# homemade knife jigs help



## SPRNFSH19 (Dec 19, 2011)

Want to make my own butter knife jigs. I have all the material. I'm having trouble with drilling the hole. I have tried titanium bits. I keep burning up the drill bits. Any suggestions would be appreciated.


----------



## amarcafina (Aug 24, 2008)

Drill slow for Stainless ,real slow.


----------



## Rightbrained (Apr 5, 2013)

amarcafina said:


> Drill slow for Stainless ,real slow.


That's the key..... Slow


----------



## SPRNFSH19 (Dec 19, 2011)

*thanks*

That would be the problem. I have been drilling fast. Can I use any metal bit or does it have to be titanium?


----------



## lastcast (Oct 12, 2007)

Might also try to center punch it to help.


----------



## Rightbrained (Apr 5, 2013)

A standard drill bit is fine just make sure to drill slowly .


----------



## lobsterman (Sep 30, 2007)

" The Vermont American "XTEND" bits are heap big juju for drilling stainless."

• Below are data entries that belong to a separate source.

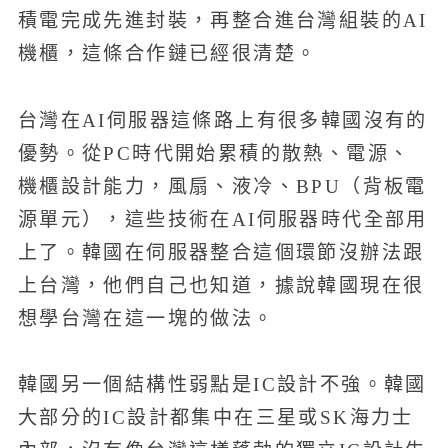
積電完成先進封裝，再整合進台灣組裝的AI
機櫃，這條合作鏈已經很清楚。
台灣在AI伺服器這條路上有很多韓國沒有的
優勢。從PC時代開始累積的散熱、電源、
機櫃設計能力，風扇、液冷、BPU（背板電
源單元），這些技術在AI伺服器時代全部用
上了。韓國在伺服器整合這個環節沒辦法跟
上台灣，他們自己也知道，據說韓國現在很
想學台灣在這一塊的做法。
韓國另一個結構性弱點是IC設計不強。韓國
大部分的IC設計都集中在三星或SK海力士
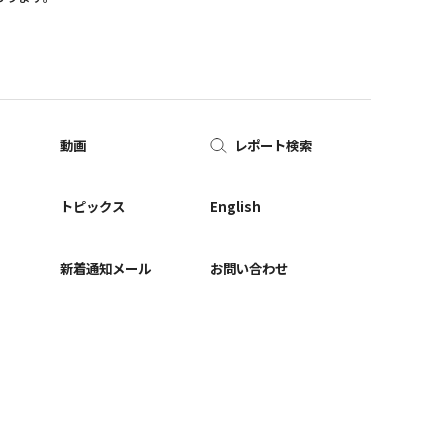
動画
レポート検索
ー
トピックス
English
新着通知メール
お問い合わせ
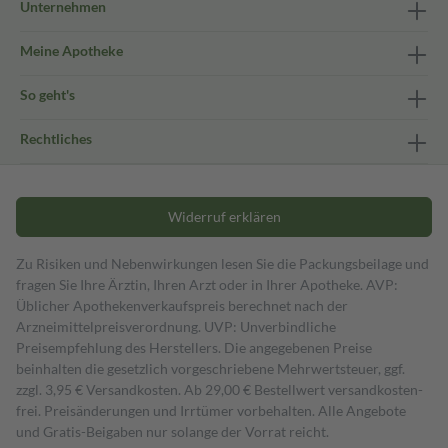
Unternehmen
Meine Apotheke
So geht's
Rechtliches
Widerruf erklären
Zu Risiken und Nebenwirkungen lesen Sie die Packungsbeilage und
fragen Sie Ihre Ärztin, Ihren Arzt oder in Ihrer Apotheke. AVP:
Üblicher Apothekenverkaufspreis berechnet nach der
Arzneimittelpreisverordnung. UVP: Unverbindliche
Preisempfehlung des Herstellers. Die angegebenen Preise
beinhalten die gesetzlich vorgeschriebene Mehrwertsteuer, ggf.
zzgl. 3,95 € Versandkosten. Ab 29,00 € Bestell­wert versand­kosten­
frei. Preisänderungen und Irrtümer vorbehalten. Alle Angebote
und Gratis-Beigaben nur solange der Vorrat reicht.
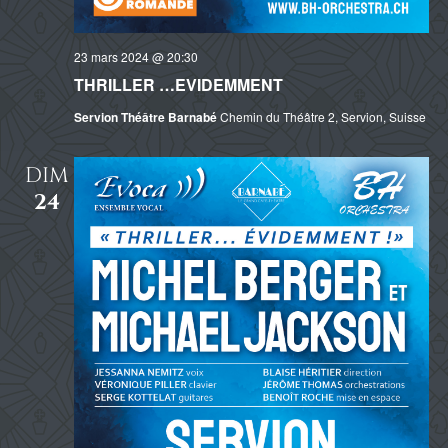
23 mars 2024 @ 20:30
THRILLER …EVIDEMMENT
Servion Théâtre Barnabé
Chemin du Théâtre 2, Servion, Suisse
DIM
24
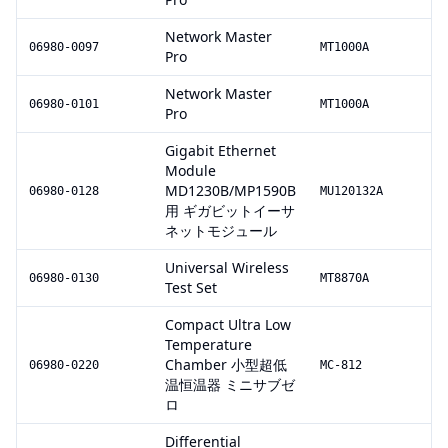
Network Master
06980-0097
MT1000A
Pro
Network Master
06980-0101
MT1000A
Pro
Gigabit Ethernet
Module
MD1230B/MP1590B
06980-0128
MU120132A
用 ギガビットイーサ
ネットモジュール
Universal Wireless
06980-0130
MT8870A
Test Set
Compact Ultra Low
Temperature
Chamber 小型超低
06980-0220
MC-812
温恒温器 ミニサブゼ
ロ
Differential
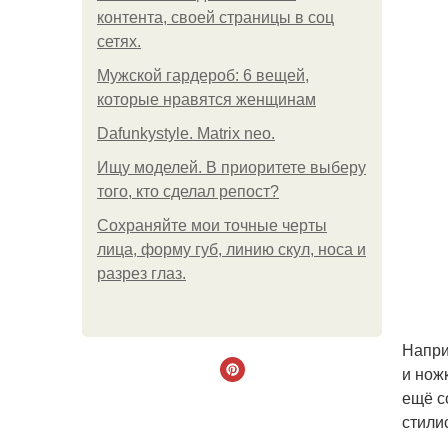
контента, своей страницы в соц
сетях.
Мужской гардероб: 6 вещей,
которые нравятся женщинам
Dafunkystyle. Matrix neo.
Ищу моделей. В приоритете выберу
того, кто сделал репост?
Сохраняйте мои точные черты
лица, форму губ, линию скул, носа и
разрез глаз.
Напри
и нож
ещё с
стилис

http://humboldttuna.com/smf/index.php?topic=546.0


----------



## SPRNFSH19 (Dec 19, 2011)

Got it figured out. Slow is definitely the way to go when drilling the hole in the knife blade. thx everyone for your help:thumbup::thumbup:. Finished a few. They turn out pretty good.


----------



## delta dooler (Mar 6, 2008)

them look great ! how do they do?


----------